The reasoning behind this approach follows the same line of thought: since heirs do not have a concrete ownership right over specific assets prior to partition, there is no real estate right capable of triggering taxation under the IRS framework.
 
Despite this, the Tax Authority has not adopted this position consistently. In fact, following divergent arbitration decisions, the matter was brought before the Supreme Administrative Court, which confirmed that the disposal of assets within an undivided estate should be legally treated as a partial transfer of a hereditary share and, therefore, outside the scope of IRS taxation.
 
Even so, the Tax Authority has clarified its stance through Official Letter no. 20281 of 25 July 2025. According to this guidance, the non-taxable treatment will only be accepted where the legal documentation clearly shows that the transaction concerns the inheritance or hereditary share as a whole. If the deed refers instead to the transfer of a specific property, the Authority may consider the transaction taxable.
 
In light of this, failure to report such transactions may lead to adjustments by the Tax Authority, particularly in the context of tax audits. That said, taxpayers may still opt to follow the court-backed interpretation and, if challenged, defend their position through legal proceedings.
 
For transactions that have already taken place, it may be appropriate to consider the revision mechanism set out in article 78 of the General Tax Law. This allows corrections to be made either at the initiative of the taxpayer, within the standard claim period, or by the Tax Authority under certain conditions, including errors attributable to the administration, situations of manifest injustice, or cases of double taxation, generally within a four-year timeframe.
 
It is also worth noting that established case law recognises the taxpayer’s right to request such revisions, even where the error originates from the tax authorities themselves.
 
Accordingly, for past transactions still within the legal time limits, taxpayers may seek a review of the tax assessment and, if necessary, pursue the matter through the courts.
 
Looking ahead, if the interpretation of the Supreme Administrative Court is followed, these transactions would fall outside the scope of IRS and would not need to be reported in the annual tax return.

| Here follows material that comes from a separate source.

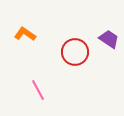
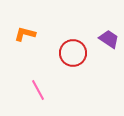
orange L-shape: rotated 20 degrees counterclockwise
red circle: moved 2 px left, 1 px down
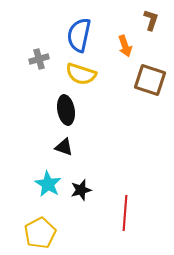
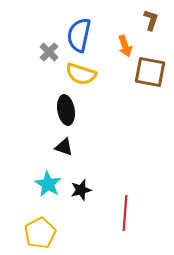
gray cross: moved 10 px right, 7 px up; rotated 30 degrees counterclockwise
brown square: moved 8 px up; rotated 8 degrees counterclockwise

However, given the Tax Authority’s current position, there remains a risk of reassessment within the applicable four-year limitation period, potentially requiring judicial intervention to uphold the taxpayer’s position.
Summary
 
This opinion analyses whether the sale of a hereditary share in an undivided estate is subject to Personal Income Tax (IRS).
 
Recent case law from the Supreme Administrative Court establishes that the disposal of a hereditary share does not qualify as a transfer of real estate rights. As a result, any gains arising from such transactions should not be subject to IRS, since heirs do not hold ownership over specific assets until the estate is formally partitioned.
 
However, the Tax Authority does not fully follow this interpretation. It only accepts this treatment when the deed clearly states that what is being transferred is the inheritance or hereditary share as a whole, rather than a specific property. Otherwise, it may consider the transaction taxable and issue corrections.
 
For past transactions, taxpayers may request a review of the tax assessment within a four-year period. For future transactions, taxpayers may choose not to declare the sale based on court rulings, but this carries a risk of inspection and potential litigation.

In practical terms, there is a legal divergence between the courts and the Tax Authority, meaning each case should be carefully assessed, particularly regarding how the transaction is formalised in the deed.